*PROBLEM*
Within the entries below, please retype exactly the lines starting with the line that has "-141,20 +141,24 @@" and going on through the line that has "left:44px; top:330px; width:646px;", but not the pictures.

*MATERIALS PROVIDED*

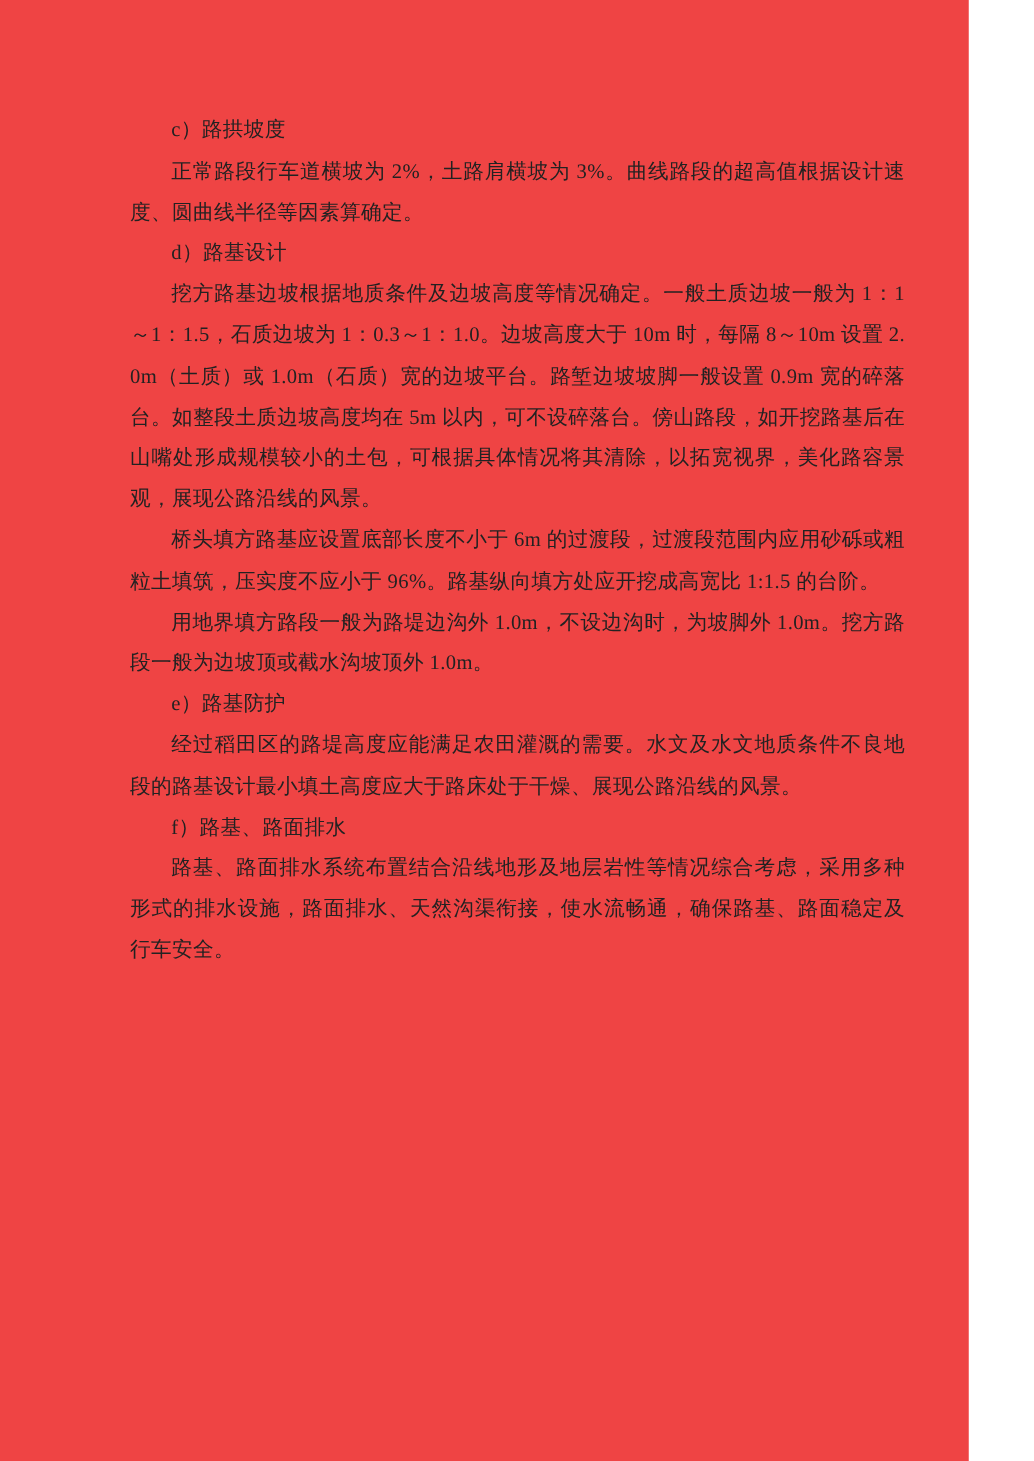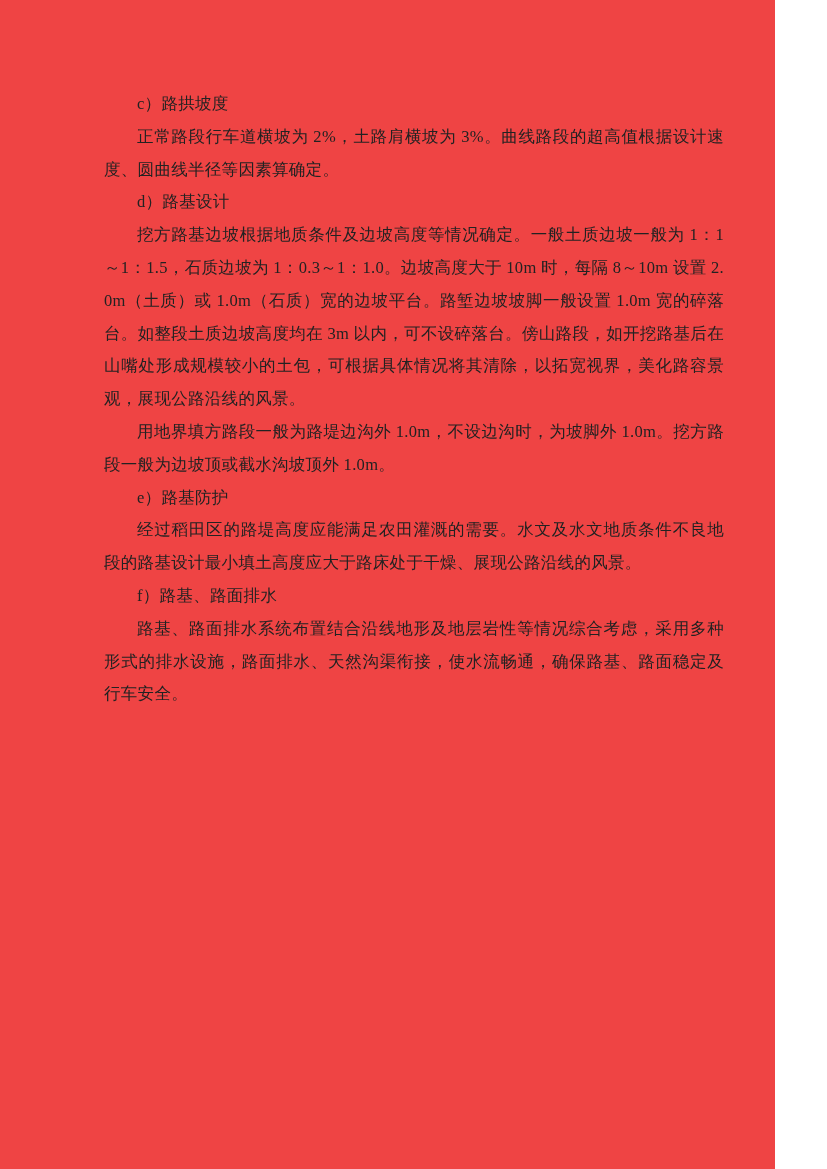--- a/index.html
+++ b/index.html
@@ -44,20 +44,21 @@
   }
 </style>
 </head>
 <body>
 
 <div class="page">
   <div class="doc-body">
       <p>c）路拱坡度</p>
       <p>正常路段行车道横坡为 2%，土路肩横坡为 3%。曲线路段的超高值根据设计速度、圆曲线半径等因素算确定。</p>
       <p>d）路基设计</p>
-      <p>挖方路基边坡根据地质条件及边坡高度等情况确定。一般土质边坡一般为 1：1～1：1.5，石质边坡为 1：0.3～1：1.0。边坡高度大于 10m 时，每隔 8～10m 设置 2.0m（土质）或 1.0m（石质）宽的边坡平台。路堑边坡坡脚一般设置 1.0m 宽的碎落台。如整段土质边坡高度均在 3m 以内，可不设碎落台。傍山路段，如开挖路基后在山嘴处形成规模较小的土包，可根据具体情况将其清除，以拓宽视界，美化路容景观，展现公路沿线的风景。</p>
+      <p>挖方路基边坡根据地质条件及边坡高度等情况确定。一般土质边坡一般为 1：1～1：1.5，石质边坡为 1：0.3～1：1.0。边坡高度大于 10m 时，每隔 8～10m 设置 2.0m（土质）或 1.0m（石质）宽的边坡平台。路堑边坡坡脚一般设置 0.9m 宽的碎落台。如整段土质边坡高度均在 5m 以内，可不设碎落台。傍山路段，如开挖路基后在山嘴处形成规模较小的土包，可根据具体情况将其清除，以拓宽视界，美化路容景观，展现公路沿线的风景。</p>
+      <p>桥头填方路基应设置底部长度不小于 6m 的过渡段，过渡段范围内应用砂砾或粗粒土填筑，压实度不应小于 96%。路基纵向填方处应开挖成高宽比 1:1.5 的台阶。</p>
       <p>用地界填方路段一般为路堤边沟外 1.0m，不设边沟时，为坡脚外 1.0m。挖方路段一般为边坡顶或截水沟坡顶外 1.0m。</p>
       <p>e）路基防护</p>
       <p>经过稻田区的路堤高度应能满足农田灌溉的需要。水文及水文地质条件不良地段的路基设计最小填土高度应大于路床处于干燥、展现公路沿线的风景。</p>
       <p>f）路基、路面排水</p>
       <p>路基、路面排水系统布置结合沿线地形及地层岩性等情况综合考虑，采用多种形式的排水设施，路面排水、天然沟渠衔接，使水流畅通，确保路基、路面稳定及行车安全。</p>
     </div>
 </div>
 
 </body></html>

==

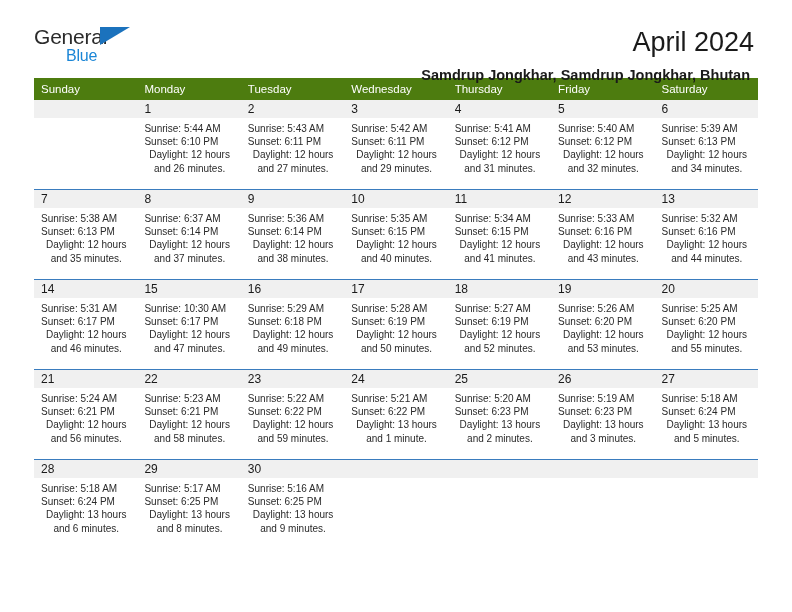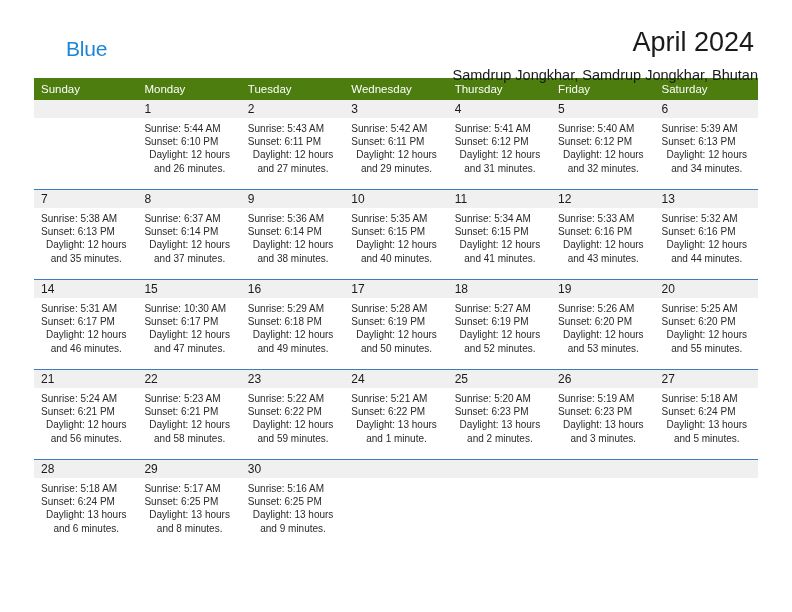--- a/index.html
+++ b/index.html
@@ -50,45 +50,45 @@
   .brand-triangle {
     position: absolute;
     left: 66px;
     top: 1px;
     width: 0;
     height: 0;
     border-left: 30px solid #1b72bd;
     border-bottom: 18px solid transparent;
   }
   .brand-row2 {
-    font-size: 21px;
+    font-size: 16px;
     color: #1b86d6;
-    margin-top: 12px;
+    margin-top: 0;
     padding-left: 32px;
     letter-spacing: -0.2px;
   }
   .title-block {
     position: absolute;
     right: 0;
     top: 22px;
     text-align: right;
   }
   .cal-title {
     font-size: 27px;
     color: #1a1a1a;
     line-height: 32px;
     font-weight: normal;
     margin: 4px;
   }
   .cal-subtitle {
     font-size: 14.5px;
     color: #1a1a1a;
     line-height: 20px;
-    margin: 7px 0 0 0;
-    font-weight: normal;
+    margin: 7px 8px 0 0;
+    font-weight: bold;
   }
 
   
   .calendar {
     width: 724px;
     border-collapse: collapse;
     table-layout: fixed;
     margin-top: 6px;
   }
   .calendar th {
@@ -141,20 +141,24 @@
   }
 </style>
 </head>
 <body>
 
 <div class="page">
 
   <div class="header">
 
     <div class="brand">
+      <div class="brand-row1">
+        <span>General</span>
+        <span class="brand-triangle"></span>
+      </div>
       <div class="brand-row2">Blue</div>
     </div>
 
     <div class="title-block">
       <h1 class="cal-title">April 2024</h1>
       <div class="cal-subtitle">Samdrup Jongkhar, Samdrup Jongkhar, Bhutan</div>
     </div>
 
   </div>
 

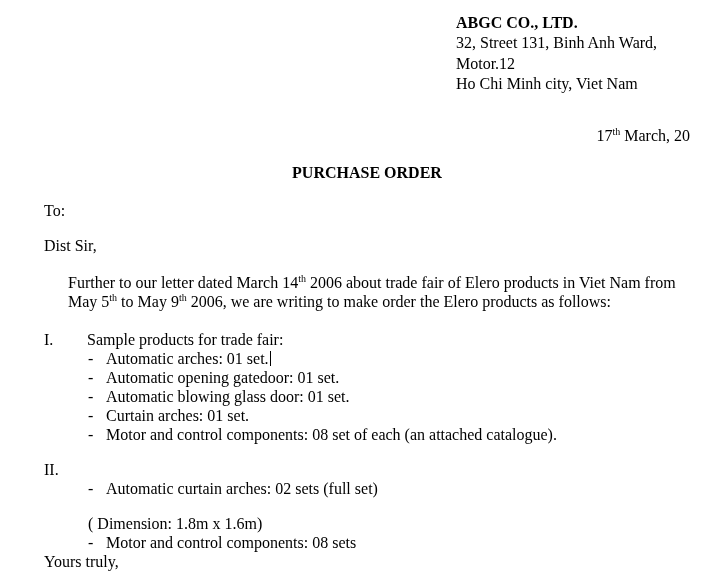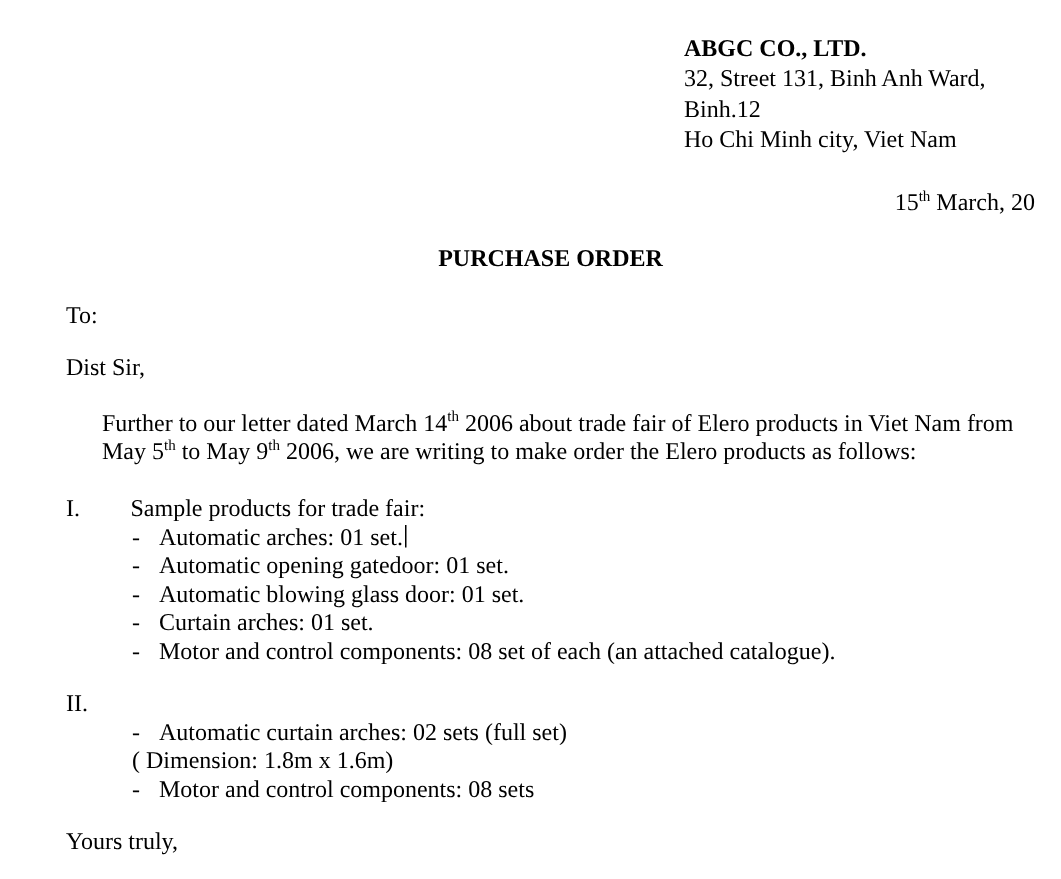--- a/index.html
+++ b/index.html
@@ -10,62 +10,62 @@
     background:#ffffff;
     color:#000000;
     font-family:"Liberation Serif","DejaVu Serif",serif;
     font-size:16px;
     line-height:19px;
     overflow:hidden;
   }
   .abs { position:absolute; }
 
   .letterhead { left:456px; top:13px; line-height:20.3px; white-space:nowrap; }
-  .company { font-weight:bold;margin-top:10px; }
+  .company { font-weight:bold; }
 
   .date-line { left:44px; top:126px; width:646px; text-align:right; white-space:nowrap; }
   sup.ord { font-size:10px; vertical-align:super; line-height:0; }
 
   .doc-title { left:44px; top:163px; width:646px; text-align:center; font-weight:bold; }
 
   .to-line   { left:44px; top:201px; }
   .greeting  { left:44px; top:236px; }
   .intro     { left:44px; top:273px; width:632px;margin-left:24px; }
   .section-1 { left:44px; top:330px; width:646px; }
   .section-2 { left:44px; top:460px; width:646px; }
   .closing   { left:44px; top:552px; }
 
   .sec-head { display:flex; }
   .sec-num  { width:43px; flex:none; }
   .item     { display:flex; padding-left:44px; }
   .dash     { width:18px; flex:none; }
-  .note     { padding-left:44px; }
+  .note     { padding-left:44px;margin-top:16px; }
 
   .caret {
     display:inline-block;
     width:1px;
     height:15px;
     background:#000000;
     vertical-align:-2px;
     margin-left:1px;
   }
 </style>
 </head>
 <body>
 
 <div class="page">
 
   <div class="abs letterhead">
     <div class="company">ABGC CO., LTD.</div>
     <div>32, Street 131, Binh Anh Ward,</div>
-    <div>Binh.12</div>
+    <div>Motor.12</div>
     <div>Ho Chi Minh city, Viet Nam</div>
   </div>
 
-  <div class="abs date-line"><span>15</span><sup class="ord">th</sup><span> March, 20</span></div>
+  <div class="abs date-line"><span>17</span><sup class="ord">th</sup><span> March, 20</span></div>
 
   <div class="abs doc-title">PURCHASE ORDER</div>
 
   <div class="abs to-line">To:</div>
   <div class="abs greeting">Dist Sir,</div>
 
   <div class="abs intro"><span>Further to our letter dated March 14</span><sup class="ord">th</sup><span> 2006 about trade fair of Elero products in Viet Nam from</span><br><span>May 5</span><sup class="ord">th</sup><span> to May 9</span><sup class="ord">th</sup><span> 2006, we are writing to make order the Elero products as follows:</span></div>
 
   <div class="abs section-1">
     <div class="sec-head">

*ANSWER TO THIS EXERCISE*
@@ -141,20 +141,24 @@
   }
 </style>
 </head>
 <body>
 
 <div class="page">
 
   <div class="header">
 
     <div class="brand">
+      <div class="brand-row1">
+        <span>General</span>
+        <span class="brand-triangle"></span>
+      </div>
       <div class="brand-row2">Blue</div>
     </div>
 
     <div class="title-block">
       <h1 class="cal-title">April 2024</h1>
       <div class="cal-subtitle">Samdrup Jongkhar, Samdrup Jongkhar, Bhutan</div>
     </div>
 
   </div>
 

--- a/index.html
+++ b/index.html
@@ -10,62 +10,62 @@
     background:#ffffff;
     color:#000000;
     font-family:"Liberation Serif","DejaVu Serif",serif;
     font-size:16px;
     line-height:19px;
     overflow:hidden;
   }
   .abs { position:absolute; }
 
   .letterhead { left:456px; top:13px; line-height:20.3px; white-space:nowrap; }
-  .company { font-weight:bold;margin-top:10px; }
+  .company { font-weight:bold; }
 
   .date-line { left:44px; top:126px; width:646px; text-align:right; white-space:nowrap; }
   sup.ord { font-size:10px; vertical-align:super; line-height:0; }
 
   .doc-title { left:44px; top:163px; width:646px; text-align:center; font-weight:bold; }
 
   .to-line   { left:44px; top:201px; }
   .greeting  { left:44px; top:236px; }
   .intro     { left:44px; top:273px; width:632px;margin-left:24px; }
   .section-1 { left:44px; top:330px; width:646px; }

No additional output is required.